Red Stripe, ‘Jamaica Moves’ and ‘Wanted Wednesdays’ for BrandCamp 2026
KINGSTON, Jamaica—Marketers, creatives, students and strategists are set to convene at BrandCamp 2026 scheduled to take place on March 25 at 2:00 pm at the Caribbean School of Media and Communication (CARIMAC), UWI, Mona Campus.
Building on the success of last year’s staging, which featured Flow, Yello Media and Sagicor Group Jamaica and cemented BrandCamp as a must-attend forum for serious marketing conversations in Jamaica, the 2026 edition will showcase another slate of compelling brand stories.
“BrandCamp exists to document the thinking behind the work, not just the work itself,” said Burchell Gordon, co-founder of Chaynge Co, the event’s lead organisers. “This year’s lineup proves that great brand storytelling isn’t confined to one sector but shows up wherever clarity, courage and culture meet.”
CARIMAC continues to serve as the intellectual home of the initiative, reinforcing its role as a bridge between theory and practice.
“BrandCamp aligns naturally with CARIMAC’s mission to interrogate how communication shapes society,” said Dr Patrick Prendergast, director of CARIMAC.
“The 2026 staging highlights how brands, both commercial and public, can influence behaviour, build trust, reflect who we are and how we think as creative people.”
According to Kalando Wilmoth, co-founder of Chaynge Co, the 2026 edition is intentionally tight and contemporary.

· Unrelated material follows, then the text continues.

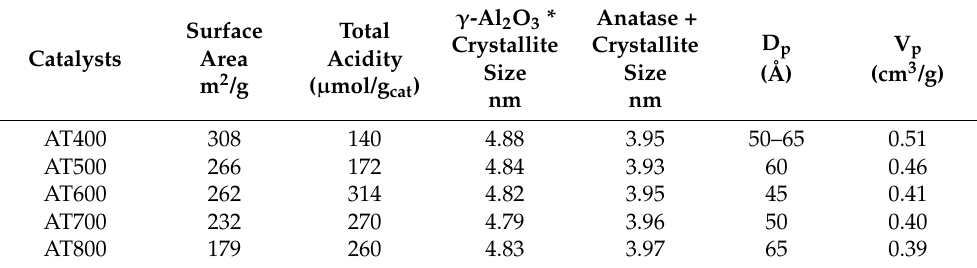
Figure 1. Powder X-ray diffraction data of the γ-Al 2 O 3 -TiO 2 catalyst thermally treated in the 400– 800 °C range. Table 1. Superficial analysis of the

“This isn’t about case studies frozen in time. It’s about relevance, what worked, why it worked and what today’s brand stewards can steal ethically and adapt boldly,” he said.
This year’s featured brands span culture, public service and national identity, including Red Stripe, the Jamaica Constabulary Force (JCF), which will examine how its bold, human-centered social media strategy, including “Wanted Wednesdays” – a popular bulletin of people of interest – rewrote the rules for public-sector communication and set the benchmark for viral success in Jamaica, earning admiration even from corporate brands and the Ministry of Health and Wellness, which will reflect on Jamaica Moves, the national behaviour-change campaign that transformed public health messaging into a movement rooted in lifestyle, community and participation.